GRITOS Viva a liberdade
Abaixo as camisas de força
Abaixo as portas fechadas
Abaixo as grades
Acto II, Cena 27
Esta constatação é particularmente interessante se notarmos que a peça de Weiss surge em 1963, um ano após a publicação do romance One flew over the cuckoo’s nest de Ken Kesey, obra que alertava para o funcionamento pervertido de certos hospitais psiquiátricos, mais tarde amplamente aplaudida pelo público internacional quando foi passada para a grande tela do cinema, em 1975.
Marat/Sade é portanto uma peça completa e intrigante, uma meia tragicomédia musical de desfecho filosófico incerto (mas não feliz), uma narrativa em abismo que reforça a ilusão teatral, uma obra que pode ser interpretada e reinterpretada até não restar um único cabelo para arrancar, ou, plagiando a tradução inglesa, “till your eyes turn as red as rust”. Foi encenada pela primeira vez em 1964, no Schillertheater de Berlim.
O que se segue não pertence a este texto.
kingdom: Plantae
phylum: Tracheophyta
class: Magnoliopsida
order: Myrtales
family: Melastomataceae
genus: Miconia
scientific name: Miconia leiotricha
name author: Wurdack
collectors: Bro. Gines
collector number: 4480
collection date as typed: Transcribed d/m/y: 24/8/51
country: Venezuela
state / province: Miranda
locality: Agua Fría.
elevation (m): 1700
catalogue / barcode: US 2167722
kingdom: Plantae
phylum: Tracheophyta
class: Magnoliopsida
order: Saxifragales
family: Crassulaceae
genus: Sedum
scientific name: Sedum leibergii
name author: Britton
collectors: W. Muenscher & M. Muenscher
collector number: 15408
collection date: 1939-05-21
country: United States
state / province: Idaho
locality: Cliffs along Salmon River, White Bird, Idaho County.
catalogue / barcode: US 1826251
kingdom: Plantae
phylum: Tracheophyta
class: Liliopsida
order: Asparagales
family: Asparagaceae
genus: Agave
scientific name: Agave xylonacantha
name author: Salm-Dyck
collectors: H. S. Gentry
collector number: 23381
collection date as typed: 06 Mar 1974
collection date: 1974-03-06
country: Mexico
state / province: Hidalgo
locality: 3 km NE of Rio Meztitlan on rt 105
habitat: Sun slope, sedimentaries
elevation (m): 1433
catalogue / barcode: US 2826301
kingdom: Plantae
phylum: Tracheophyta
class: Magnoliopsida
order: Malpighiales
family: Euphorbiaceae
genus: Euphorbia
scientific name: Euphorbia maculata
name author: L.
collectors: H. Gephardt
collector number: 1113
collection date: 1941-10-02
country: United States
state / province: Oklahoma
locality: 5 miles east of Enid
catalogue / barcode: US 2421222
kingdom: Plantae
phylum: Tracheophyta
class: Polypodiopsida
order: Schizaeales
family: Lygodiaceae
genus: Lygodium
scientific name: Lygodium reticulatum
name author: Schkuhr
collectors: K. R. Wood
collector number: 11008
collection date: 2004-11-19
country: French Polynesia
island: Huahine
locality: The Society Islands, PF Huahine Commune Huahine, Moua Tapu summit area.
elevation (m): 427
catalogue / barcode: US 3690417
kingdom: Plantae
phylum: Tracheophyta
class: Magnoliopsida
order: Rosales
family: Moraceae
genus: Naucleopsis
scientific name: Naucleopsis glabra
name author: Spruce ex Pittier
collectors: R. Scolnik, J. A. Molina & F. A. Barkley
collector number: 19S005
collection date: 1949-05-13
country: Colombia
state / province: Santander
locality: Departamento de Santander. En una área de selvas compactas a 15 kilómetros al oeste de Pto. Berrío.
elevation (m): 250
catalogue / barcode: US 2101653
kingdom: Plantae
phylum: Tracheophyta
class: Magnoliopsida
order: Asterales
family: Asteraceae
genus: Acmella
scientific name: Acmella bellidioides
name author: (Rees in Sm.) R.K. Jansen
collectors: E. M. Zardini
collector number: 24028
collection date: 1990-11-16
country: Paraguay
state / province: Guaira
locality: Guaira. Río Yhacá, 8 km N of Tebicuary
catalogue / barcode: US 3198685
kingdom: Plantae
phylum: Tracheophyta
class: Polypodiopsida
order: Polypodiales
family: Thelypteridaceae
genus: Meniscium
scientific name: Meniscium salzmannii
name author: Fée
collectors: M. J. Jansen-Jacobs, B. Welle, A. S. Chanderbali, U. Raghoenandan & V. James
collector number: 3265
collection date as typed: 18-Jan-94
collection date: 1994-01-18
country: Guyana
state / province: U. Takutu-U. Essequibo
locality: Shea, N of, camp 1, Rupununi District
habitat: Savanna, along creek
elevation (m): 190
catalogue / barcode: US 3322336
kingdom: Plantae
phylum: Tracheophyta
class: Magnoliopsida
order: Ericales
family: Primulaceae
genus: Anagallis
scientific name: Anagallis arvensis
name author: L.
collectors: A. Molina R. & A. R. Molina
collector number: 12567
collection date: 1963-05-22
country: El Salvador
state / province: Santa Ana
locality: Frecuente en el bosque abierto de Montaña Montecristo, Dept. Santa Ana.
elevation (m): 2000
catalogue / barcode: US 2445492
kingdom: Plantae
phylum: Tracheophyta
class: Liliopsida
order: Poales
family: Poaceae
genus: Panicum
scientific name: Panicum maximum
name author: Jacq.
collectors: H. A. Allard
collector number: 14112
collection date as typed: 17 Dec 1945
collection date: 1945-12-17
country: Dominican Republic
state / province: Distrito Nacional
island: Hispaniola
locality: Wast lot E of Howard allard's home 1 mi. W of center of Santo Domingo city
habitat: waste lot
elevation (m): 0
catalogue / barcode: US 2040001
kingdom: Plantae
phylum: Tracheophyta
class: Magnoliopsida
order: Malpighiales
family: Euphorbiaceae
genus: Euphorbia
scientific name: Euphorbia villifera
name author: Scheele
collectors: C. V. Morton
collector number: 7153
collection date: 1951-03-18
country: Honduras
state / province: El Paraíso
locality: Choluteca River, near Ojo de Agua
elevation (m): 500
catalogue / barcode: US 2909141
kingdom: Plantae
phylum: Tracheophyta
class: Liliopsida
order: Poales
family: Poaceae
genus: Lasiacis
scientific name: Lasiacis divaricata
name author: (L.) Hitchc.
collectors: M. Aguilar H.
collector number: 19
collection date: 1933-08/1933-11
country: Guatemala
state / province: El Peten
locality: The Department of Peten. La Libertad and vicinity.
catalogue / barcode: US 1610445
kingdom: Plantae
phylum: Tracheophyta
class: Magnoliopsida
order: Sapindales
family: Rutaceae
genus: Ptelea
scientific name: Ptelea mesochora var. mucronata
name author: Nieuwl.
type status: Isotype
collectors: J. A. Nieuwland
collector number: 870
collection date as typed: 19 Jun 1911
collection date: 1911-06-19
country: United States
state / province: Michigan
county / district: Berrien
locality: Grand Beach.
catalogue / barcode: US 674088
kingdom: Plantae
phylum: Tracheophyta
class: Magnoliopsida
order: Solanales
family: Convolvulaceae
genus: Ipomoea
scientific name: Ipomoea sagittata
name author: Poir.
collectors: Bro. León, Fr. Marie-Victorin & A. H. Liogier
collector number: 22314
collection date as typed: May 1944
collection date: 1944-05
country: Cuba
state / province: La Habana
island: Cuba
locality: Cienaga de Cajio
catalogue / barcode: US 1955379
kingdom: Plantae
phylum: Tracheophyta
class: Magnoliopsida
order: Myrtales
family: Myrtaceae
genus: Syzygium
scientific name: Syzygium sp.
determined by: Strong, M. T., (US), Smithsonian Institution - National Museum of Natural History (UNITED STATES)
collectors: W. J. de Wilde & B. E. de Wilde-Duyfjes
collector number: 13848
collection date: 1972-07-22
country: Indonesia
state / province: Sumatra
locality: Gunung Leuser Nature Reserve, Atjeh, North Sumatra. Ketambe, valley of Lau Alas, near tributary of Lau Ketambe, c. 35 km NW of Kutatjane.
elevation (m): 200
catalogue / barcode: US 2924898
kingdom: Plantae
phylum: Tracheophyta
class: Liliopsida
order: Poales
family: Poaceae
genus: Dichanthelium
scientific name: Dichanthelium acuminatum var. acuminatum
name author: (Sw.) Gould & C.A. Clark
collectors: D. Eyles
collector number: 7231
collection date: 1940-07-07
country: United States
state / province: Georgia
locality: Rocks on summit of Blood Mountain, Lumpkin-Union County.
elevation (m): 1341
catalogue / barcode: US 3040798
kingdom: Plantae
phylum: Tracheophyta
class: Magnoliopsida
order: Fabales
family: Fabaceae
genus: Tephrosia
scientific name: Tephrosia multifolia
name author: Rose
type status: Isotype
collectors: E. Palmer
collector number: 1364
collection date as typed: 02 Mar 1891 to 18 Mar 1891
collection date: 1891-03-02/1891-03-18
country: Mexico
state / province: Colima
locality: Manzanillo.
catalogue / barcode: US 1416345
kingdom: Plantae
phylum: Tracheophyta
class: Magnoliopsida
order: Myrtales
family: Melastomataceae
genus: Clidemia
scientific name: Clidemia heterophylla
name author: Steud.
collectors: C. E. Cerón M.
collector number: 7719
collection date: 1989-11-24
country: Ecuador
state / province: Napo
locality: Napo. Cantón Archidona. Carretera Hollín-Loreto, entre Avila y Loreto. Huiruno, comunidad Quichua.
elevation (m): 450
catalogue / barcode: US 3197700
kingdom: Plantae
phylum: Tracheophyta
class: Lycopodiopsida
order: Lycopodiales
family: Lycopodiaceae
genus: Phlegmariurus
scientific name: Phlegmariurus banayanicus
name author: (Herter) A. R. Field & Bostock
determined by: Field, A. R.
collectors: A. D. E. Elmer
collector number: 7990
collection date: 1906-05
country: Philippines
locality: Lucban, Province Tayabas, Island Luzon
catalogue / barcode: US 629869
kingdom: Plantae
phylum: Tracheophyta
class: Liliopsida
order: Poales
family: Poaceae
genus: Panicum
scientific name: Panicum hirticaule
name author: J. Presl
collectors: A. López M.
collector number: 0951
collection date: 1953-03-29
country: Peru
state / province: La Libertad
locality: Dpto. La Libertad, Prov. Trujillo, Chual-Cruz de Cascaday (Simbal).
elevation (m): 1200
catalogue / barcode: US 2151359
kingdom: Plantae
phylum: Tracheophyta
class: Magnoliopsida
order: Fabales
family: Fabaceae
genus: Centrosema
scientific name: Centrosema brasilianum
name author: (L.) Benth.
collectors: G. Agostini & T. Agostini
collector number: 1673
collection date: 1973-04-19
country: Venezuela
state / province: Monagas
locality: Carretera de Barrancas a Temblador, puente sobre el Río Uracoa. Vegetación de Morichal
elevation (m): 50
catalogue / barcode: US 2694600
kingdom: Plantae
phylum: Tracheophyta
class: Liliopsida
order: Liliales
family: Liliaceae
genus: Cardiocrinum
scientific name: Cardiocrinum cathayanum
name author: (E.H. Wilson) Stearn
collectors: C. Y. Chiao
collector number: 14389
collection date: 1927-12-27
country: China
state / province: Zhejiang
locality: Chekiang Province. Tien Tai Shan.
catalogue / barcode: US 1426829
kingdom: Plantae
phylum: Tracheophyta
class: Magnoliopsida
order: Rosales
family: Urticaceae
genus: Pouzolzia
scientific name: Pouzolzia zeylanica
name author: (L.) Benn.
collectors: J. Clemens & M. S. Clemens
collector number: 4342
Das múltiplas montagens europeias, a mais famosa será talvez a inglesa, dirigida por Peter Brook que, em 1967, fez da peça um filme.
Marat/Sade continua a fascinar e a ser motivo de muitos trabalhos académicos ambiciosos. Mas, e talvez mais do que isso, consegue introduzir-se no nosso dia-a-dia e aparecer onde menos a esperamos: na voz de Judy Collins, recitada por um manifestante anónimo do Occupy Wall Street ou, mais recentemente, no final de um single dos Beady Eye.
Marat/Sade é, em resumo, expressão da própria dúvida humana.